### [Keypoint text descriptions]
------------------------------------------------------------------------

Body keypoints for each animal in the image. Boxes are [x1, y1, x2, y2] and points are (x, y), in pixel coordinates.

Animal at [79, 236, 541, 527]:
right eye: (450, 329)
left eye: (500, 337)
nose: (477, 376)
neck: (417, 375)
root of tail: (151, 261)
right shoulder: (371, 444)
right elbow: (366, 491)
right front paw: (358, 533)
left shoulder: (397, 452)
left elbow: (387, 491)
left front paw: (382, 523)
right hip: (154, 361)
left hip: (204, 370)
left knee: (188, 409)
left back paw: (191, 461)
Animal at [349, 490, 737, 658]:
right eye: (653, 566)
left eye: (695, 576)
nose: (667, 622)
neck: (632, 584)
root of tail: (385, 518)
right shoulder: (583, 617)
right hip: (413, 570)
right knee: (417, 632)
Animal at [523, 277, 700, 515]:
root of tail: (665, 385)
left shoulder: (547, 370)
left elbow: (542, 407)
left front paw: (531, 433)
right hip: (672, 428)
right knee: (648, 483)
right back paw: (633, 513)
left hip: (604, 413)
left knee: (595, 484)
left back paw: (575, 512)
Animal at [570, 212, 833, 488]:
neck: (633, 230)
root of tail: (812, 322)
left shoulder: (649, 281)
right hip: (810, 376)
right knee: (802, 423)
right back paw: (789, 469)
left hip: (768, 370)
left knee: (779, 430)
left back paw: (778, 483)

------------------------------------------------------------------------

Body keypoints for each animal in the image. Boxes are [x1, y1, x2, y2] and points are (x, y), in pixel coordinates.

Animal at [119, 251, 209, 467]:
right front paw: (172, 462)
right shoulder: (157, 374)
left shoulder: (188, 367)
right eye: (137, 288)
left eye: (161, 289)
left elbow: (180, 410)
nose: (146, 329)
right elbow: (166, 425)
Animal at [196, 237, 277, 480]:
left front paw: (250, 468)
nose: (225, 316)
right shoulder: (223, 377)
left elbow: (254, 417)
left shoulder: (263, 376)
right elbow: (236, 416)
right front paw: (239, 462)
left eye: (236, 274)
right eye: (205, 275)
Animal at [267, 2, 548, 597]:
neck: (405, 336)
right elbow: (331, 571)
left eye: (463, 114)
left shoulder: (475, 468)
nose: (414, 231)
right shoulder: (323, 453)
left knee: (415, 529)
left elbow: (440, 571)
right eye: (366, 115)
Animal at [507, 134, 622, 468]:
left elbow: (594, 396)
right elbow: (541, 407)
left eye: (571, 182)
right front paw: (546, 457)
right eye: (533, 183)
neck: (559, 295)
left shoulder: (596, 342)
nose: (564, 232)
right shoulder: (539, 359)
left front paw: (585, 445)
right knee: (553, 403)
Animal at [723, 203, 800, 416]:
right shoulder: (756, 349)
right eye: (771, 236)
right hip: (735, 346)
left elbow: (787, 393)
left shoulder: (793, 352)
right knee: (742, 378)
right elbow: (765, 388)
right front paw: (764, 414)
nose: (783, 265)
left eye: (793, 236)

------------------------------------------------------------------------

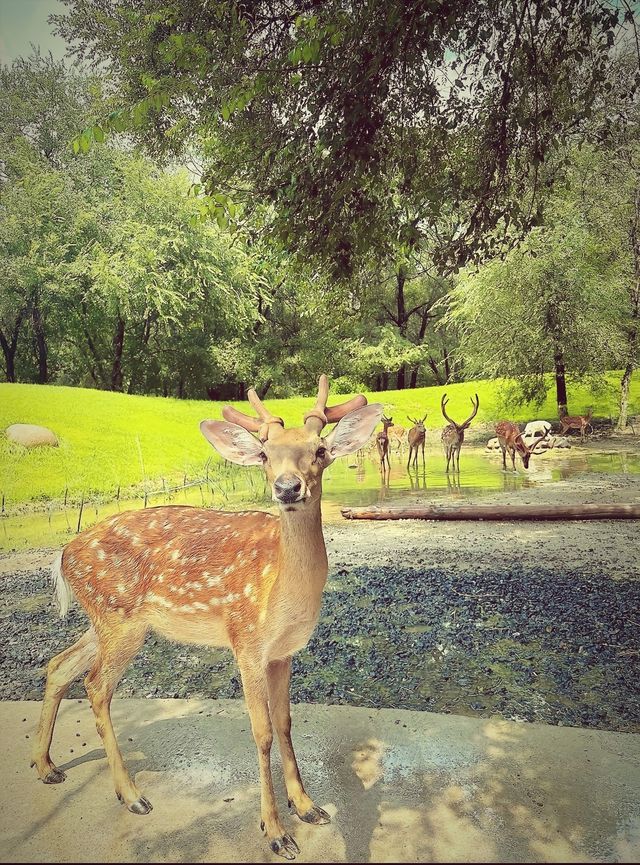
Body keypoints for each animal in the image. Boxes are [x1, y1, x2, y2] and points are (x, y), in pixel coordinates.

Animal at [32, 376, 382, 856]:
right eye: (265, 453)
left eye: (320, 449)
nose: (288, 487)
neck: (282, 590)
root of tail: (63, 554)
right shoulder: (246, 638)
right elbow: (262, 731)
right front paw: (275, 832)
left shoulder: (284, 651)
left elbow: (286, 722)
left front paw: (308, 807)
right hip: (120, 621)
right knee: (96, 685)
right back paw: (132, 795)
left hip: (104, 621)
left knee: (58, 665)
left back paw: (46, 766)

------------------------------------------------------------------------

Once you reach the line with "nose: (414, 231)" in the data above, copy it and every line after it exactly, up to and including the line with "left eye: (793, 236)".

nose: (414, 231)
right shoulder: (323, 453)
left knee: (415, 529)
left elbow: (440, 571)
right eye: (366, 115)
Animal at [507, 134, 622, 468]:
left elbow: (594, 396)
right elbow: (541, 407)
left eye: (571, 182)
right front paw: (546, 457)
right eye: (533, 183)
neck: (559, 295)
left shoulder: (596, 342)
nose: (564, 232)
right shoulder: (539, 359)
left front paw: (585, 445)
right knee: (553, 403)
Animal at [723, 203, 800, 416]:
right shoulder: (756, 349)
right eye: (771, 236)
right hip: (735, 346)
left elbow: (787, 393)
left shoulder: (793, 352)
right knee: (742, 378)
right elbow: (765, 388)
right front paw: (764, 414)
nose: (783, 265)
left eye: (793, 236)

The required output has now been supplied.